K
Kåre Olai Lindbach
It's to do with the way perl is running on IIS - that is for some
reason it is running but the output is not reaching the browser.
It's also about finding out more about how Perl runs on windows.
Perl doesnt naturaly have an error log on windows from what I can see
and so far I have been relying on the errors given to me in the
headers returned -that is the usualy syntax and other errors that are
returned by using strict.
Now I'm exploring all the other suggestions but so far I've had not
joy.
(I think you are wining alot, and putting yourself more and more into
a corner. It is often better to listen to the advices, think, and
rephrase questions and summerize that you have tried in a systematic
and quiet/calm way. If you start answering all inputs, and starts
making new unnecessary ones, as you have done, you will end up just
discussing nonsense.

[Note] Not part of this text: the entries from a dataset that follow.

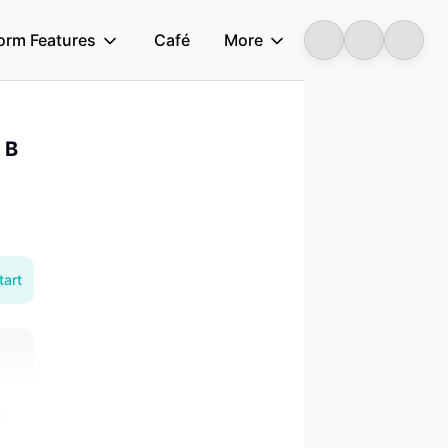
form Features
Café
More
Longbridge
 B
tart
g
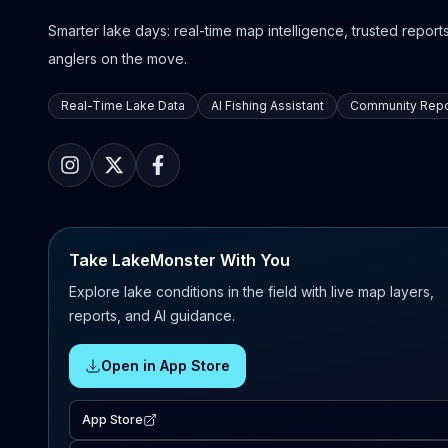
Smarter lake days: real-time map intelligence, trusted reports,
anglers on the move.
Real-Time Lake Data
AI Fishing Assistant
Community Repo
Take LakeMonster With You
Explore lake conditions in the field with live map layers,
reports, and AI guidance.
Open in App Store
App Store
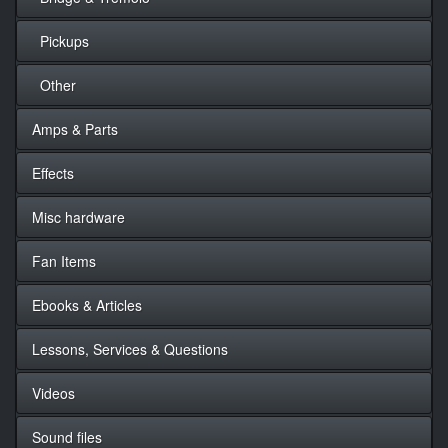
Pickups
Other
Amps & Parts
Effects
Misc hardware
Fan Items
Ebooks & Articles
Lessons, Services & Questions
Videos
Sound files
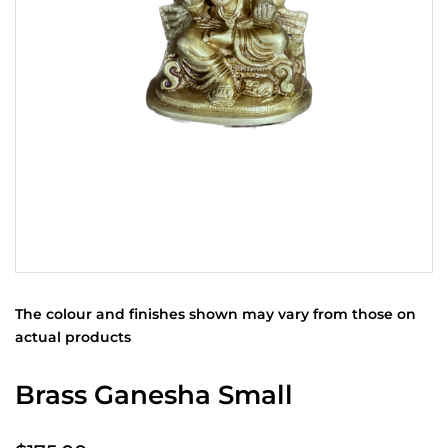
The colour and finishes shown may vary from those on
actual products
Brass Ganesha Small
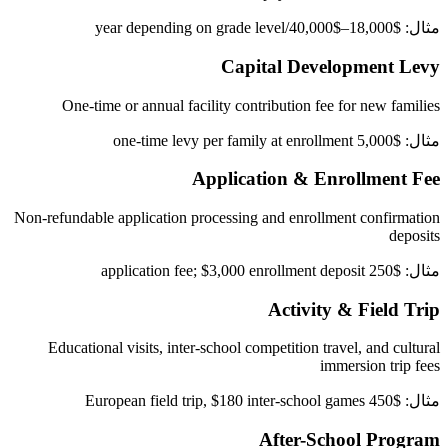
مثال: $18,000–$40,000/year depending on grade level
Capital Development Levy
One-time or annual facility contribution fee for new families
مثال: $5,000 one-time levy per family at enrollment
Application & Enrollment Fee
Non-refundable application processing and enrollment confirmation
deposits
مثال: $250 application fee; $3,000 enrollment deposit
Activity & Field Trip
Educational visits, inter-school competition travel, and cultural
immersion trip fees
مثال: $450 European field trip, $180 inter-school games
After-School Program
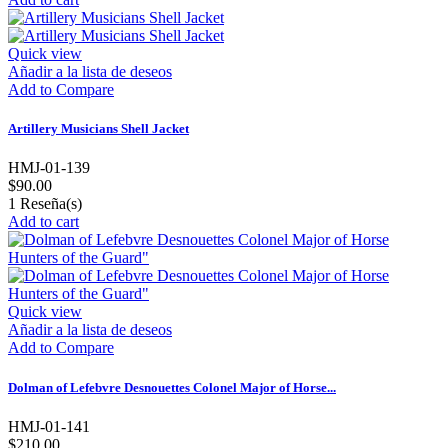
Quick view
Añadir a la lista de deseos
Add to Compare
Artillery Musicians Shell Jacket
HMJ-01-139
$90.00
1
Reseña(s)
Add to cart
Quick view
Añadir a la lista de deseos
Add to Compare
Dolman of Lefebvre Desnouettes Colonel Major of Horse...
HMJ-01-141
$210.00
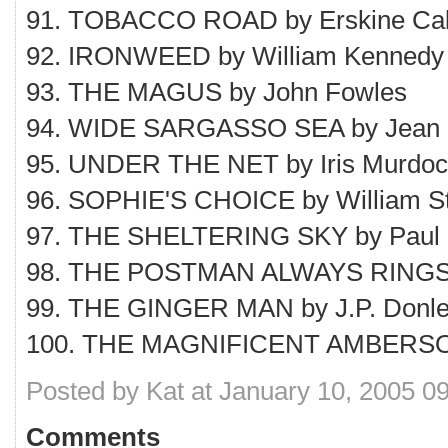
91. TOBACCO ROAD by Erskine Cal
92. IRONWEED by William Kennedy
93. THE MAGUS by John Fowles
94. WIDE SARGASSO SEA by Jean
95. UNDER THE NET by Iris Murdo
96. SOPHIE'S CHOICE by William S
97. THE SHELTERING SKY by Paul
98. THE POSTMAN ALWAYS RINGS 
99. THE GINGER MAN by J.P. Donl
100. THE MAGNIFICENT AMBERSONS
Posted by Kat at January 10, 2005 0
Comments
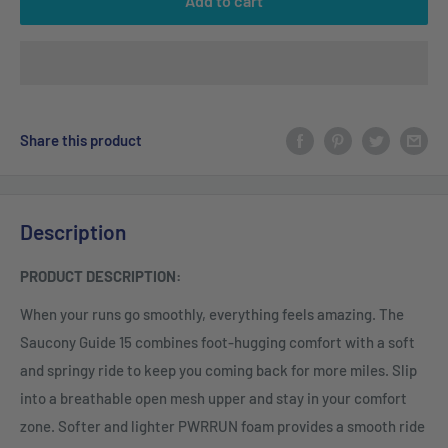
Add to cart
Share this product
Description
PRODUCT DESCRIPTION:
When your runs go smoothly, everything feels amazing. The
Saucony Guide 15 combines foot-hugging comfort with a soft
and springy ride to keep you coming back for more miles. Slip
into a breathable open mesh upper and stay in your comfort
zone. Softer and lighter PWRRUN foam provides a smooth ride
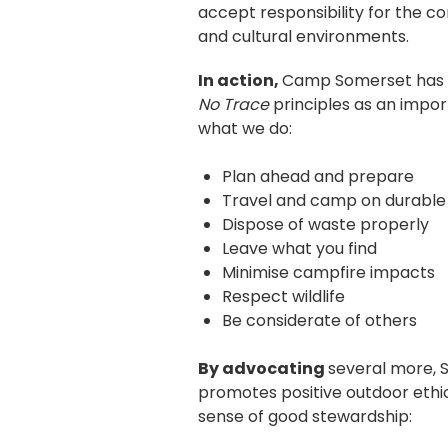
accept responsibility for the co
and cultural environments.
In action,
Camp Somerset has 
No Trace
principles as an import
what we do:
Plan ahead and prepare
Travel and camp on durable
Dispose of waste properly
Leave what you find
Minimise campfire impacts
Respect wildlife
Be considerate of others
By advocating
several more, 
promotes positive outdoor ethic
sense of good stewardship:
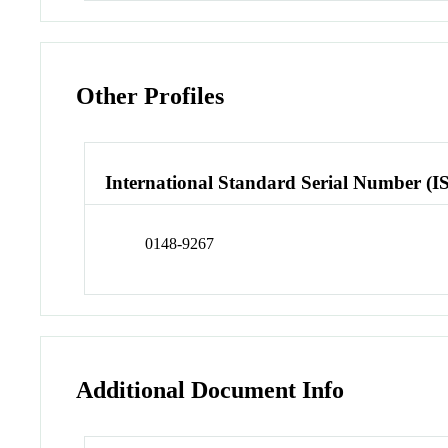
Other Profiles
International Standard Serial Number (I
0148-9267
Additional Document Info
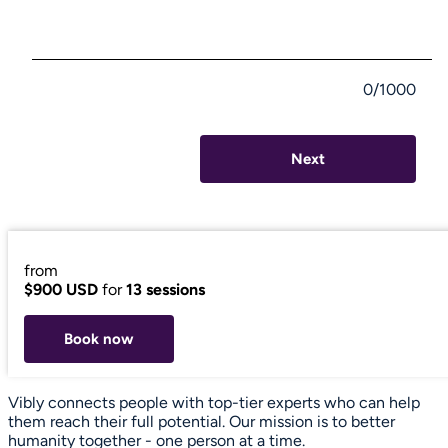
0/1000
Next
from
$900 USD
for
13 sessions
Book now
Vibly connects people with top-tier experts who can help
them reach their full potential. Our mission is to better
humanity together - one person at a time.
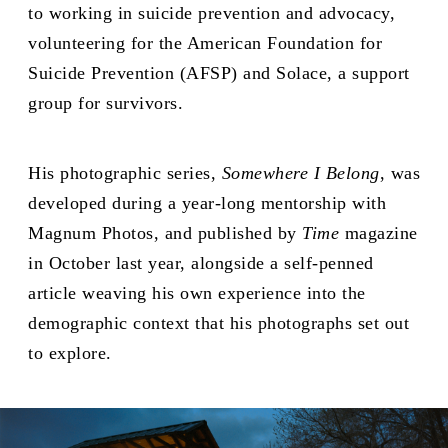
to working in suicide prevention and advocacy,
volunteering for the American Foundation for
Suicide Prevention (AFSP) and Solace, a support
group for survivors.
His photographic series,
Somewhere I Belong
, was
developed during a year-long mentorship with
Magnum Photos, and published by
Time
magazine
in October last year, alongside a self-penned
article weaving his own experience into the
demographic context that his photographs set out
to explore.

I was just at the edge of plonking you .
I have some years experience (> 6) with MSwin32 and MS-IIS in
different environments, especially using CGI. I always use CGI::CARP
qw(fatalsToBrowser warningsToBrowser) during testing, besides those
obvious let-perl-help-you things. I also test syntaxt through my Emacs
shell as "perl -c <perl-script>", and often also run them, and watch
the raw output..
What I have experienced when running large output to browser from
MS-IIS, compared to small output, is that if it contains undefined
fields, it woun't show anything, not even an error, just time out.
Maybe that's your problem?
Also you might get timed-out if the output takes considerable longer
time to output. Then you need to send something to keep-alive, or use
other methods. Are you sure your big-scripts algorithm isn't so that
it takes considerably longer time to run, than a small one?
As I have understood, you are able to run small scripts correctly?!